9. How to grow your mind

TLDR

Objective: Maximize stress resilience, social support, sense of purpose. Eliminate bad moods. Key tactics:

  • Meditation. It definitely works. This deserves a separate post. But in short, I meditate daily, and found that it has significant benefits. The biggest is that recently I started to realize that the “self” and “free will” are cognitive illusions, and that makes it very easy to dissipate any negative moods, desires or emotions. I recommend the book Waking Up by Sam Harris here (as long as you are not an easily-offended religious person). https://www.samharris.org/waking-up

  • Psychotherapy. Also a separate post. In short, I come to my therapist (who is also a Stanford/Harvard neurobiologist focused on helping high-performance people perform even better) with questions like “how do I enhance my intelligence?” “how do I eliminate bad mood days?” “how do I find it trivially easy to always chat with girls I find attractive?” etc. and we discuss concrete strategies based on research, other high-performer patients he sees etc. If you have not tried psychotherapy you really should, it is awesome.

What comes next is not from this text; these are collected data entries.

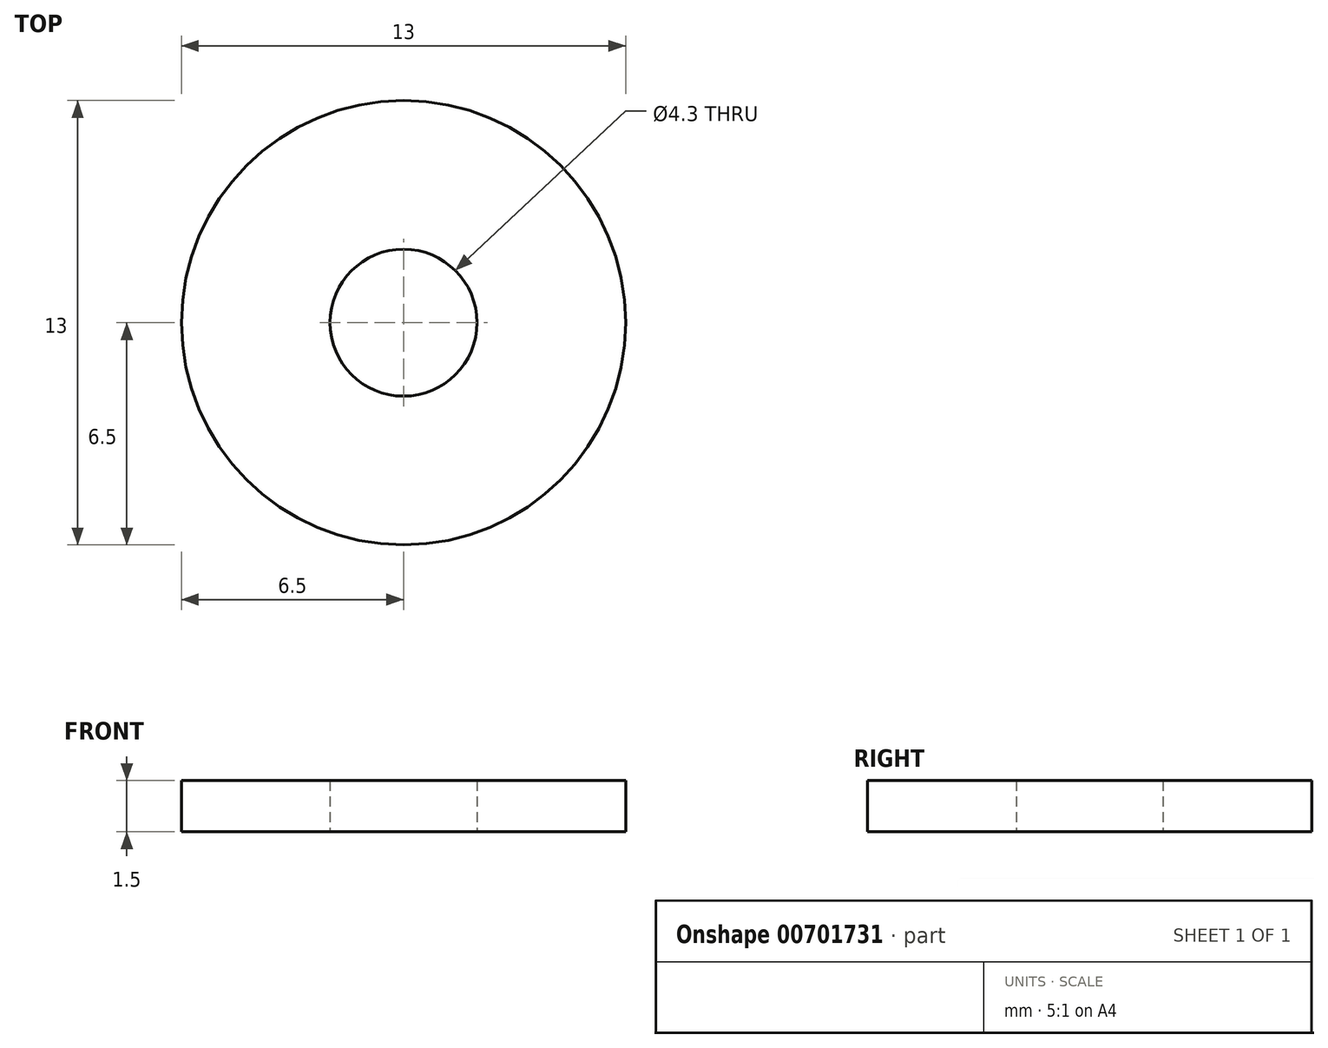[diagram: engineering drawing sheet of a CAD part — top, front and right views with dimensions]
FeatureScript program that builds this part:
annotation { "Feature Type Name" : "Feature", "Feature Type Description" : "" }
export const myFeature = defineFeature(function(context is Context, id is Id, definition is map)
    precondition{}
    {
        {
            var Q0;
            Q0=qCreatedBy(makeId("Top.planeOp"),FACE);
            var sketch = newSketch(context, id + "F0", { "sketchPlane" : qUnion([Q0])});
            skCircle(sketch, "E0", {"center": v(0, 0) * mm, "radius": 6.5 * mm});
            skCircle(sketch, "E1", {"center": v(0, 0) * mm, "radius": 2.15 * mm});
            skSolve(sketch);
        }
        {
            var Q0;
            Q0=makeQuery(id+"F0.imprint","IMPRINT",FACE,{"disambiguationData":[TD([[makeQuery(id+"F0.imprint","IMPRINT",EDGE,{"derivedFrom":sQuery(id+"F0.wireOp",EDGE,"E0")}),1.0]])]});
            extrude(context, id + "F1", {"entities" : qUnion([Q0]), "depth" : 1.5 * mm, "offsetDistance" : 25 * mm});
        }
    });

  • Never, ever lie about anything to anyone. Counterintuitive, but this seems to be a huge social hack and people like you a lot more if you always tell everyone the truth, no matter how embarrassing or hurtful. I used to lie a lot and am trying to completely stop. Also recommend the awesome short book “Lying” by Sam Harris which outlines this argument better than I ever could. https://www.samharris.org/books/lying

  • For me, it took awhile to figure out what I want from sex. Eventually I realized there are two major disagreements I have with how society approaches it, and the key to mental health in my case is to say “fuck social norms,” and just do what you want (as long as all participants consent and nobody is hurt). Specifically: I want to be public about my sexual habits, fetishes, porn preferences and the like because I believe they are nothing to be embarrassed of. I want to be in relationships with awesome women I find extremely attractive, but at the same time openly (i.e. with everyone’s consent and participation) have sex with other women. Constant sexual novelty/excitement, emotional closeness and complete trust/transparency are all non-negotiable for me. Society says one can’t have it all in this regard. Personal experience and some knowledge of the intimate lives of other people clearly say otherwise.